To better understand how Nature Safe is able to suppress pathogens, you first have to understand a little more about how pathogens work. First, you have to understand that pathogens are good survivors but poor competitors. Pathogens don’t compete well with the beneficial soil organisms, but they survive by staying in a dormant state most of the time, so they don’t have to compete.
Secondly, pathogens are opportunistic in nature. Stressed plants are known to send out distress signals called pheromones. These signals cause the pathogens to emerge from their state of dormancy and begin to rapidly build their numbers. Interestingly enough, insects also respond to these signals. It is roughly analogous to sharks going into a feeding frenzy after they smell blood in the water. As the pathogens build their numbers they begin to attack the weakened or stressed plants first. Anything we can do to reduce stress on a plant will increase its resistance to pathogens. Nature Safe helps to reduce stress on plants in many ways that are above and beyond the suppression of pathogens.
Thirdly, when pathogens are suppressed the beneficial organisms break down organic matter in the soil and they produce gases that are lethal to pathogens. Recent work by Dr. George Lazarovits at the Southern Crop Protection and Food Research Centre, Agriculture and Agri-Food Canada in London, Ontario, Canada has shown that these gases are not toxic to biologically active organisms but they are lethal to organisms in their dormant stage. That is why these gases do not harm the beneficial organisms that are actively working. They are only lethal to the pathogenic organisms that are in their dormant stage. Beneficial organisms do produce chemical substances that inhibit the growth of active pathogens. However, these chemical substances do not exhibit the same degree of lethality on the active pathogens as the toxic gases from organic decomposition do to the dormant pathogens.

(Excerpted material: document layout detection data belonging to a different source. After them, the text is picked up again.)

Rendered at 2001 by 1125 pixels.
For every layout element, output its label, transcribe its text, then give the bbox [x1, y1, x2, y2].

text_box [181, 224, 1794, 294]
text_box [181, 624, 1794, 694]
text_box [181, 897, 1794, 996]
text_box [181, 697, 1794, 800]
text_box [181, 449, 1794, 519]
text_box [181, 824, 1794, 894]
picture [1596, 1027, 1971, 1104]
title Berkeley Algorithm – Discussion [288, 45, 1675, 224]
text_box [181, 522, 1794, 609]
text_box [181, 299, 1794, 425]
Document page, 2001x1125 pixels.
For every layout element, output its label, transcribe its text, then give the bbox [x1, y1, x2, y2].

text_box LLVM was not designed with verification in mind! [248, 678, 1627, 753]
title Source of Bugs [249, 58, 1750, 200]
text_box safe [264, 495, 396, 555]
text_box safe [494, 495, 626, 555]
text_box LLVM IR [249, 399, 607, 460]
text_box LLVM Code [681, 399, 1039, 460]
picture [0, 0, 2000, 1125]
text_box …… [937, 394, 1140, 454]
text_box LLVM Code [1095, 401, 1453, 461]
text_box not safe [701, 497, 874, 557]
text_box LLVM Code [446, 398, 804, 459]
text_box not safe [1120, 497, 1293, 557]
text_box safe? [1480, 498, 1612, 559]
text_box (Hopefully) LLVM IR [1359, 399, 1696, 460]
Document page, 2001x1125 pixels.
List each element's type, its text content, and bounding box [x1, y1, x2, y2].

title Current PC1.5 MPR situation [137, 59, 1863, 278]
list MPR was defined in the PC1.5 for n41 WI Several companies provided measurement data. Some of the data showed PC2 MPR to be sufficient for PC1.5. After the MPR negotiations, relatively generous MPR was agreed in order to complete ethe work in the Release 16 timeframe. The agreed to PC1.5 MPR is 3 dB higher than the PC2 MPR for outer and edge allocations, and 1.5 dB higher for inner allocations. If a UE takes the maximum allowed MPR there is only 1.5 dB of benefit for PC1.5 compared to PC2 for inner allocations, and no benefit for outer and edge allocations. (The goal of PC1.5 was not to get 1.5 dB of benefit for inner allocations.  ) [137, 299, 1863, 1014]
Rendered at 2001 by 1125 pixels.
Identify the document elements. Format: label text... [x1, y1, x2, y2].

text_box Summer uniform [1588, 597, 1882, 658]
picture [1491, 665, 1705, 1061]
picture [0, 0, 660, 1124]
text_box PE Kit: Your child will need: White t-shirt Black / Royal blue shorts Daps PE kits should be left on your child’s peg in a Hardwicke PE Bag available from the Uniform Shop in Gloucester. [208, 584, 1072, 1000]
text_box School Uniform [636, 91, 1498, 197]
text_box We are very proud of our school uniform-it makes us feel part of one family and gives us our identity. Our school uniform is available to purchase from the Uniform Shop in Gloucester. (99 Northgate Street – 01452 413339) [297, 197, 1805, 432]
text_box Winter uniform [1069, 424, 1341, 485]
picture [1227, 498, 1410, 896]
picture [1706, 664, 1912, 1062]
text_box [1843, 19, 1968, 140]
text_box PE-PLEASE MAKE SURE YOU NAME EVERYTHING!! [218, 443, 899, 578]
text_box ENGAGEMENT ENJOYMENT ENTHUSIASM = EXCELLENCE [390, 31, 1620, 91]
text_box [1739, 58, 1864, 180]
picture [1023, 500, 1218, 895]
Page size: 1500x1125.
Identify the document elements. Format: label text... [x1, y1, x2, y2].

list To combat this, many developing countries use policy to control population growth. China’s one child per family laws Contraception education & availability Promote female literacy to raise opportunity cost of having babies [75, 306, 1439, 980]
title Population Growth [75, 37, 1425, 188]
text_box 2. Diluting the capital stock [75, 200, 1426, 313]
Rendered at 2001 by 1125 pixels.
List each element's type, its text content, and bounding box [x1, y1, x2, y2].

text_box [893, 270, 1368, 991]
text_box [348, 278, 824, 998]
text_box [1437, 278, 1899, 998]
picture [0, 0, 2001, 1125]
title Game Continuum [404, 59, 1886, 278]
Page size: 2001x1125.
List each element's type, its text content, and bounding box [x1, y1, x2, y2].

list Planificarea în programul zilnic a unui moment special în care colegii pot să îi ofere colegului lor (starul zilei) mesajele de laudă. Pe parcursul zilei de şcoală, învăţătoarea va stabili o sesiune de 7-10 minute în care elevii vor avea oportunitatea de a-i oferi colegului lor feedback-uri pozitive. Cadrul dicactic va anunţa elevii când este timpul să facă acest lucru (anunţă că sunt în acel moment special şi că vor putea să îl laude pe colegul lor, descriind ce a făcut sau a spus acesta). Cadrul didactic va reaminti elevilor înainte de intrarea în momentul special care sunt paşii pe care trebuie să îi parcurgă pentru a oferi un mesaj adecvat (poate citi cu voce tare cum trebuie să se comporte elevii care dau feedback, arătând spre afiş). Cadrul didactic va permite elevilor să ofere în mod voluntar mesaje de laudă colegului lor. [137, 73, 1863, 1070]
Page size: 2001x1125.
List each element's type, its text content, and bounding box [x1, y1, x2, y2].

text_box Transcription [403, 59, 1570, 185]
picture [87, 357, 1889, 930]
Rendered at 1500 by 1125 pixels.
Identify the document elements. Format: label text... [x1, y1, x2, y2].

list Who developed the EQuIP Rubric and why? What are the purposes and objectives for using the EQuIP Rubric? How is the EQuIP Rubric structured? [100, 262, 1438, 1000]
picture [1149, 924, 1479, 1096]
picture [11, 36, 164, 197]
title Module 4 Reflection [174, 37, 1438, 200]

Given that scenario, you do not want to wait until the pathogens are actively working to begin to apply Nature Safe. Instead, applications should be made early in the season when most of the pathogens are still dormant. This strategy will help to reduce the populations of pathogenic organisms before they can get out of their dormant state. Likewise, continue applying Nature Safe late in the season to reduce the pathogens that might be present next season.
The fact that the gases being produced in the breakdown of organic matter tend to be lethal to dormant pathogens helps to explain why turf fertilized regularly with Nature Safe during the growing season is much more resistant to winter diseases such as snow mold. The operative word here is regularly. One or two applications of Nature Safe per season is not going to produce the same results as monthly applications throughout the season. The pathogens that cause cool season diseases are dormant all summer, so the toxic gases from organic decomposition can kill them. By the time the cool weather arrives there are very few pathogens left that can attack the plants.
Nature Safe is not a biofungicide. Nature Safe will not stop pathogens that are running wild, but if applied regularly, can be remarkably effective in keeping the pathogens from building up their numbers.